Taken aback, she answered, “Yes.”

“Do you know what diamonds are?”

“Yes.”

“Then why don’t you gather the diamonds? What good do you get out of gathering gravel?”

§ Even in a Buddhist country like Thailand, some young people who practice the Dhamma find that their parents are against it, and feel that they should be spending their time in more practical ways. Once the parents of the seamstress tried to put a stop to her visits to Wat Makut, and this got her very angry. But when she told her feelings to Ajaan Fuang, he warned her, “You owe a huge debt to your parents, you know. If you get angry with them, or yell at them, you’re stoking the fires of hell on your head, so watch out. And remind yourself: If you wanted parents who would encourage your practice, why didn’t you choose to be born from somebody else? The fact that they’re your parents shows that you’ve made past karma with them. So just use up your old karma debts as they come. There’s no need to create any more karma by getting into arguments.”
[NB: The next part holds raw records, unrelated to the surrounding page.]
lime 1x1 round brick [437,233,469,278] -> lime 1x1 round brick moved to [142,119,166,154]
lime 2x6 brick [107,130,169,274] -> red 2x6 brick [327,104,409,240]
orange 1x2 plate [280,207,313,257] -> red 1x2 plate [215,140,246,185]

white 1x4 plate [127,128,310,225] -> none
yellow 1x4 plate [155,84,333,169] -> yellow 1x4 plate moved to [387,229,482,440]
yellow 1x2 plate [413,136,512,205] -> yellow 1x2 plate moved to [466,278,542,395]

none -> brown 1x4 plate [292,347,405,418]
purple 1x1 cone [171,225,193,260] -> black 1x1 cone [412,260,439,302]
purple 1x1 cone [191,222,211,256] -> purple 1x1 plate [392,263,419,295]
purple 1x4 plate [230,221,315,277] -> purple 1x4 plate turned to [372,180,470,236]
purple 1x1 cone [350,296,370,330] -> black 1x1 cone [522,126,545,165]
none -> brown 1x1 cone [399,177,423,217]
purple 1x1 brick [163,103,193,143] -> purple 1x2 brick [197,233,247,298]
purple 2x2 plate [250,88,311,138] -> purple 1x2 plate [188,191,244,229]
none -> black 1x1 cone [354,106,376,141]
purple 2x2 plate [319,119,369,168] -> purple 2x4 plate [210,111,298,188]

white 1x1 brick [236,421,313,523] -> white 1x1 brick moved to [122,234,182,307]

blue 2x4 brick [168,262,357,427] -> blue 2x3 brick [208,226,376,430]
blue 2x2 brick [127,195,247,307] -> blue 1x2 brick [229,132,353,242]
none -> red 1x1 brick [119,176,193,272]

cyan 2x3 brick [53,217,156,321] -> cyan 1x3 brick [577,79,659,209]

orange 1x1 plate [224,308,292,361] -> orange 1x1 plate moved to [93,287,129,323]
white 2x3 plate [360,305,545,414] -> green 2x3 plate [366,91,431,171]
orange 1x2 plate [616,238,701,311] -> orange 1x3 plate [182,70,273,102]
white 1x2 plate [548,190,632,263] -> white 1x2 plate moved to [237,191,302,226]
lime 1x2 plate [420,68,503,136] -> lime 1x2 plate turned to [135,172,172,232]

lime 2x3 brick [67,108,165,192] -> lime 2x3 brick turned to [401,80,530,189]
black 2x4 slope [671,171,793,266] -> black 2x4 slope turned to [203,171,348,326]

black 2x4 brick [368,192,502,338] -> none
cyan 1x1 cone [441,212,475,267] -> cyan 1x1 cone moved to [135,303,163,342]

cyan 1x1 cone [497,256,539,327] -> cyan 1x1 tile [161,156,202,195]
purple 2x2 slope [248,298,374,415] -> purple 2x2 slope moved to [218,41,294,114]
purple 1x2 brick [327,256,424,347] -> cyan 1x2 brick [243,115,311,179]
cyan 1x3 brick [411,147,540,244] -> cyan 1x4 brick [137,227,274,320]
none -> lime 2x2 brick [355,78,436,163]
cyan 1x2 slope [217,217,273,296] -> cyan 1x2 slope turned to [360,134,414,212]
§ Channeling spirits has long been popular in Thailand, and even some people who practice the Dhamma also like to attend seances. But Ajaan Fuang once said, “If you want results from your practice, you have to make up your mind that the Buddha is your one and only refuge. Don’t go taking refuge in anything else.”

§ “If you practice the Dhamma, you don’t have to be amazed by anyone else’s powers or abilities. Whatever you do, say or think, let your heart take its stand on the principles of reason.”

§ “The truth lies within you. If you’re true in what you do, you’ll meet with the truth. If you’re not, you’ll meet only with things that are fake and imitation.”